Va. Growth Bolstered by Well-Funded Voting Bloc
Monday, January 30, 2006
RICHMOND -- Long before Virginia Gov. Timothy M. Kaine (D) called for new controls on the spread of homes and businesses across the suburbs, home builders and contractors were busy making campaign contributions to the lawmakers who will decide the fate of his proposals.
Now, just as the movement to regulate development is gaining broader support, that very targeted largess may pay big dividends for the industry in two legislative committees that have a long history of quickly and efficiently dispatching controlled-growth bills with a simple motion to "pass by indefinitely."
In the past decade, residential builders, contractors, developers and real estate agents have handed out about $1.4 million in campaign contributions to 14 members of the Senate Local Government Committee and 22 members of the House Counties, Cities and Towns Committee, according to a Washington Post analysis of campaign data compiled by the Virginia Public Access Project. No other industry has given as much to the lawmakers on those two committees.
In addition, some of those lawmakers accepted dinners and tickets to banquets and other events from developers and contractors, state disclosure documents show.
Kaine and lawmakers from both political parties have responded to public concerns about traffic congestion by proposing bills to increase the power and flexibility that local governments have to limit traffic-generating development. Such measures face a severe test in the two committees.
Del. Robert G. Marshall (R-Prince William), the only member of the House committee to never have received a contribution from home builders, said the committee historically is "a funeral pyre for all those bills."

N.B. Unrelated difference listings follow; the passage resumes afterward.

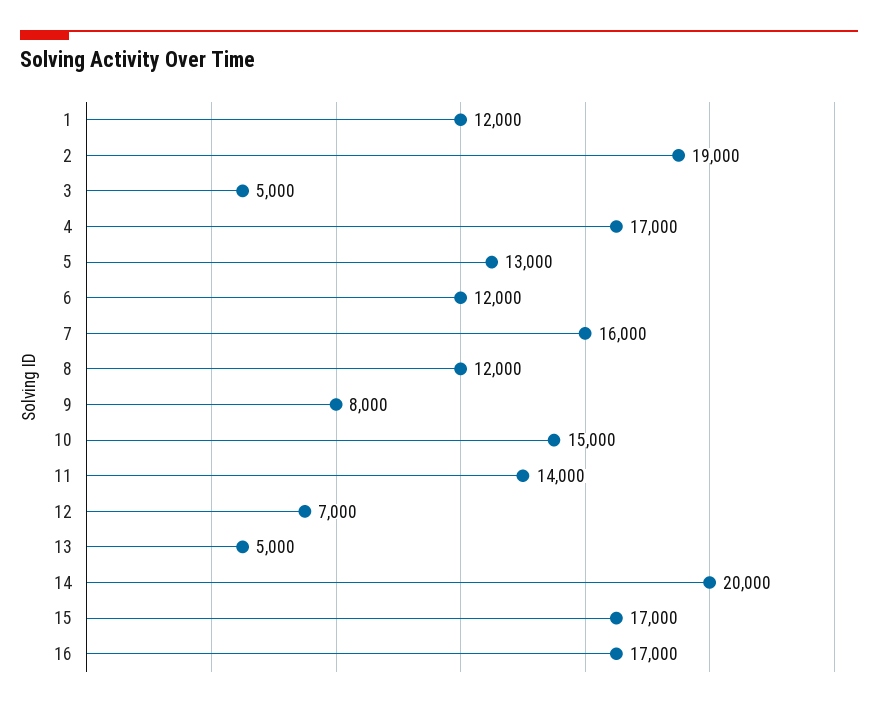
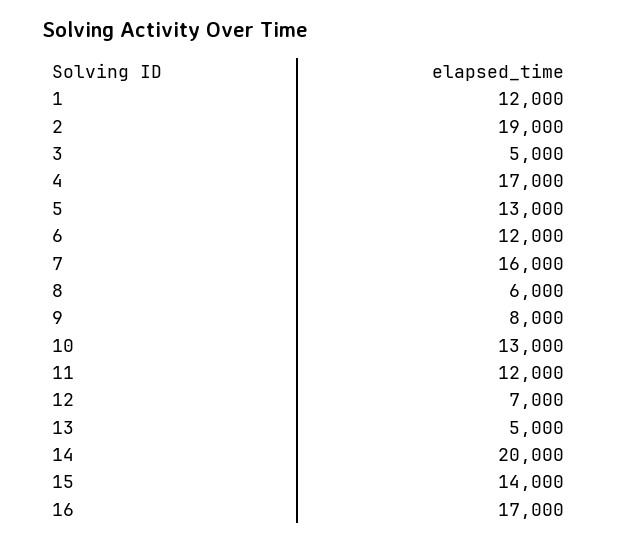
  {
    "1": 12000,
    "2": 19000,
    "3": 5000,
    "4": 17000,
    "5": 13000,
    "6": 12000,
    "7": 16000,
-   "8": 12000,
+   "8": 6000,
    "9": 8000,
-   "10": 15000,
+   "10": 13000,
-   "11": 14000,
+   "11": 12000,
    "12": 7000,
    "13": 5000,
    "14": 20000,
-   "15": 17000,
+   "15": 14000,
    "16": 17000
  }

Marshall and other controlled-growth lawmakers have routinely sought new laws to slow or stop development. His bills -- offered without any big-time backing from a governor -- usually get 17 or 18 "no" votes on the 22-member House committee.
This year could be different. Kaine has put his political clout behind a plan to give city councils and boards of supervisors more authority to slow sprawl, triggering a legislative fight that has been building in Richmond for years.
"People are living a reality now where they look at these issues differently," Kaine told reporters last week. "Sure, I talked about them. I put them on the table. The way people are responding is a reflection of the reality they see."
Amateur oddsmakers in Richmond are still betting on the well-financed development industry. Bill Thomas, a top adviser to Democratic governors and the co-founder of the original Hazel and Thomas law firm, serves as the chief counsel to the home builders.
But the builders are facing angry citizens in rapidly growing suburbs who say that sprawl and development are the chief cause of traffic congestion. In their first big lobbying trip to Richmond last week, Fairfax neighborhood activists Bruce Bennett and Deborah Reyher pleaded with lawmakers to go further than Kaine.
"We're always concerned about the developers. We're always concerned about their money," Bennett said Tuesday. "But we are the voters, and we are just beginning to speak."